* MATERIAL PROVIDED
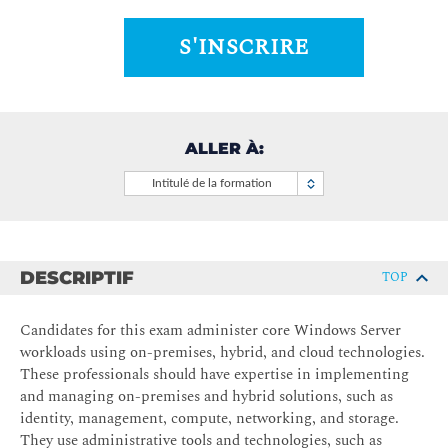
S'INSCRIRE
ALLER À:
Intitulé de la formation
DESCRIPTIF
TOP
Candidates for this exam administer core Windows Server
workloads using on-premises, hybrid, and cloud technologies.
These professionals should have expertise in implementing
and managing on-premises and hybrid solutions, such as
identity, management, compute, networking, and storage.
They use administrative tools and technologies, such as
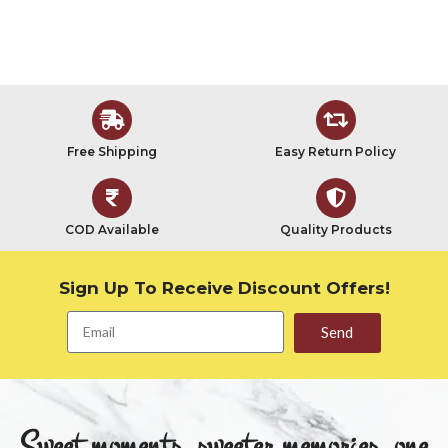
Free Shipping
Easy Return Policy
COD Available
Quality Products
Sign Up To Receive Discount Offers!
Send
Sweet moments, sweeter memories, one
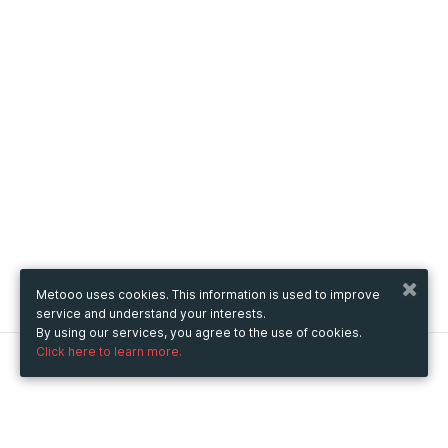
Metooo uses cookies. This information is used to improve
service and understand your interests.
By using our services, you agree to the use of cookies.
Click here to learn more.
Metooo
How it works
Create your page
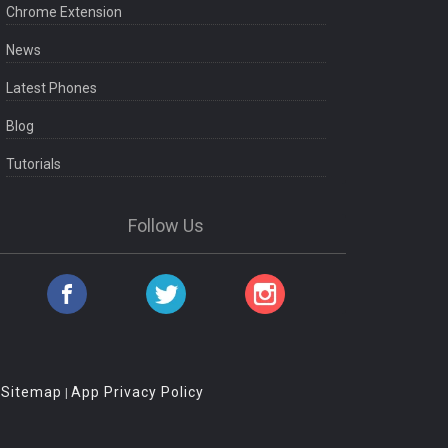
Chrome Extension
News
Latest Phones
Blog
Tutorials
Follow Us
Sitemap
App Privacy Policy
|
|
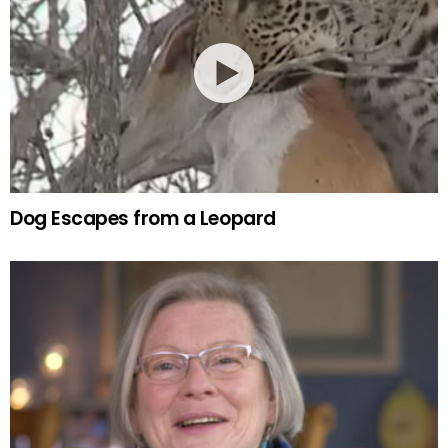
Dog Escapes from a Leopard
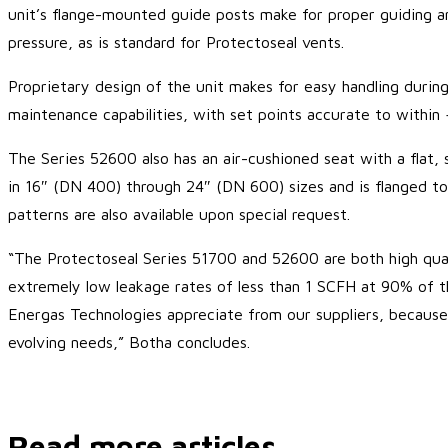
unit’s flange-mounted guide posts make for proper guiding an
pressure, as is standard for Protectoseal vents.
Proprietary design of the unit makes for easy handling during
maintenance capabilities, with set points accurate to within 
The Series 52600 also has an air-cushioned seat with a flat, s
in 16″ (DN 400) through 24″ (DN 600) sizes and is flanged to 
patterns are also available upon special request.
“The Protectoseal Series 51700 and 52600 are both high qualit
extremely low leakage rates of less than 1 SCFH at 90% of the
Energas Technologies appreciate from our suppliers, because 
evolving needs,” Botha concludes.
Read more articles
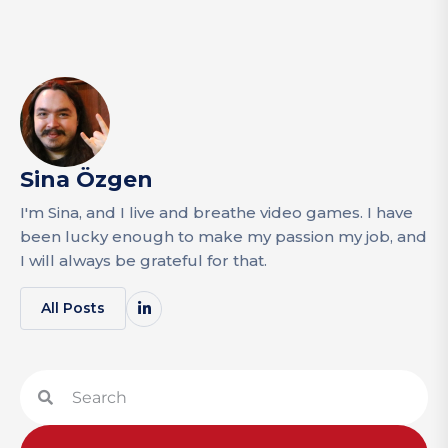
Sina Özgen
I'm Sina, and I live and breathe video games. I have
been lucky enough to make my passion my job, and
I will always be grateful for that.
All Posts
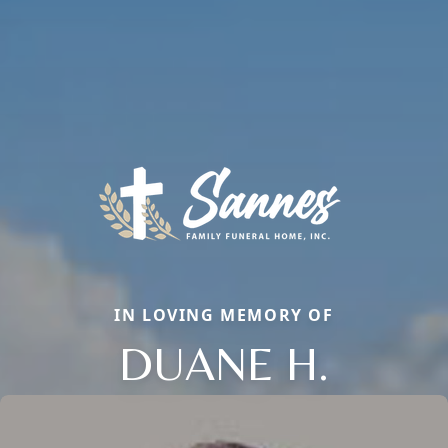
IN LOVING MEMORY OF
DUANE H.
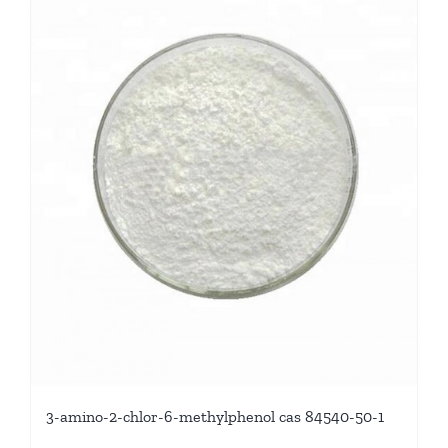
3-amino-2-chlor-6-methylphenol cas 84540-50-1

* EXERCISE INSTRUCTIONS
Would it be possible to print the records above verbatim, pictures omitted?

* TASK SOLUTION
S'INSCRIRE
ALLER À:
Intitulé de la formation
DESCRIPTIF
TOP
Candidates for this exam administer core Windows Server
workloads using on-premises, hybrid, and cloud technologies.
These professionals should have expertise in implementing
and managing on-premises and hybrid solutions, such as
identity, management, compute, networking, and storage.
They use administrative tools and technologies, such as
Free Shipping
Easy Return Policy
COD Available
Quality Products
Sign Up To Receive Discount Offers!
Send
Sweet moments, sweeter memories, one
Metooo uses cookies. This information is used to improve
service and understand your interests.
By using our services, you agree to the use of cookies.
Click here to learn more.
Metooo
How it works
Create your page
Chrome Extension
News
Latest Phones
Blog
Tutorials
Follow Us
Sitemap
App Privacy Policy
|
|
Dog Escapes from a Leopard
unit’s flange-mounted guide posts make for proper guiding an
pressure, as is standard for Protectoseal vents.
Proprietary design of the unit makes for easy handling during
maintenance capabilities, with set points accurate to within 
The Series 52600 also has an air-cushioned seat with a flat, s
in 16″ (DN 400) through 24″ (DN 600) sizes and is flanged to 
patterns are also available upon special request.
“The Protectoseal Series 51700 and 52600 are both high qualit
extremely low leakage rates of less than 1 SCFH at 90% of the
Energas Technologies appreciate from our suppliers, because 
evolving needs,” Botha concludes.
Read more articles
Sina Özgen
I'm Sina, and I live and breathe video games. I have
been lucky enough to make my passion my job, and
I will always be grateful for that.
All Posts
IN LOVING MEMORY OF
DUANE H.
3-amino-2-chlor-6-methylphenol cas 84540-50-1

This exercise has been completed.